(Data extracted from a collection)
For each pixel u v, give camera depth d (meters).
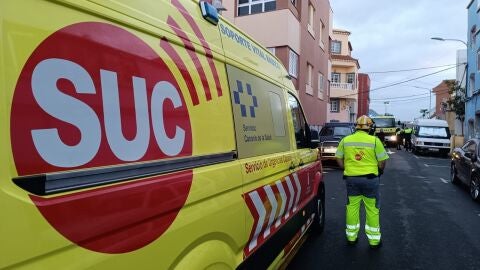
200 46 2.62
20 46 1.47
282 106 4.30
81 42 1.71
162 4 2.32
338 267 5.20
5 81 1.41
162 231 2.04
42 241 1.47
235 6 20.75
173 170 2.20
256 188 3.26
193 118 2.43
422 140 25.88
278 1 19.69
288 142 4.43
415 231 6.99
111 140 1.82
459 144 27.83
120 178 1.84
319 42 27.83
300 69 22.33
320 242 6.27
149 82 2.08
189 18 2.59
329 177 13.74
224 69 2.93
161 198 2.04
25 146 1.46
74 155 1.64
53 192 1.54
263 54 4.00
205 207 2.44
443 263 5.40
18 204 1.40
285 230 4.23
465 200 9.97
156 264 2.00
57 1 1.63
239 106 3.11
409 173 15.45
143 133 2.01
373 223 5.97
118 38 1.92
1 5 1.43
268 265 3.64
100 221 1.69
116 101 1.87
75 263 1.58
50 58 1.58
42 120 1.53
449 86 32.88
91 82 1.74
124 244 1.81
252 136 3.31
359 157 5.99
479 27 24.53
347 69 50.06
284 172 4.15
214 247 2.53
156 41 2.19
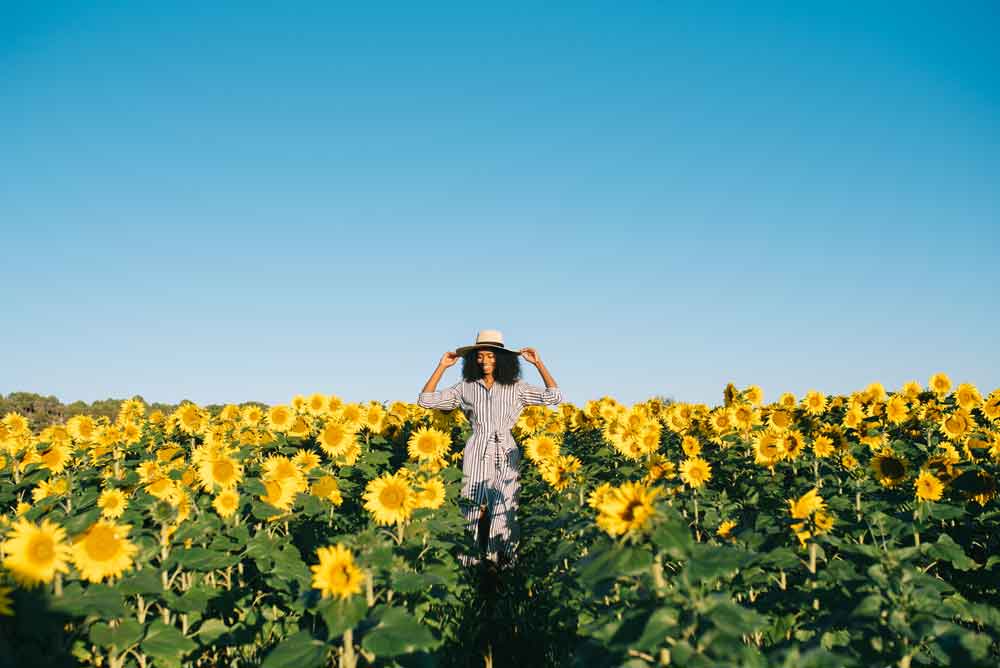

What to produce:
Once the line containing "162 231 2.04" is found, write out exactly that line and each line after it through the end of the entries, omitting pictures.

Answer for this exercise:
162 231 2.04
42 241 1.47
235 6 20.75
173 170 2.20
256 188 3.26
193 118 2.43
422 140 25.88
278 1 19.69
288 142 4.43
415 231 6.99
111 140 1.82
459 144 27.83
120 178 1.84
319 42 27.83
300 69 22.33
320 242 6.27
149 82 2.08
189 18 2.59
329 177 13.74
224 69 2.93
161 198 2.04
25 146 1.46
74 155 1.64
53 192 1.54
263 54 4.00
205 207 2.44
443 263 5.40
18 204 1.40
285 230 4.23
465 200 9.97
156 264 2.00
57 1 1.63
239 106 3.11
409 173 15.45
143 133 2.01
373 223 5.97
118 38 1.92
1 5 1.43
268 265 3.64
100 221 1.69
116 101 1.87
75 263 1.58
50 58 1.58
42 120 1.53
449 86 32.88
91 82 1.74
124 244 1.81
252 136 3.31
359 157 5.99
479 27 24.53
347 69 50.06
284 172 4.15
214 247 2.53
156 41 2.19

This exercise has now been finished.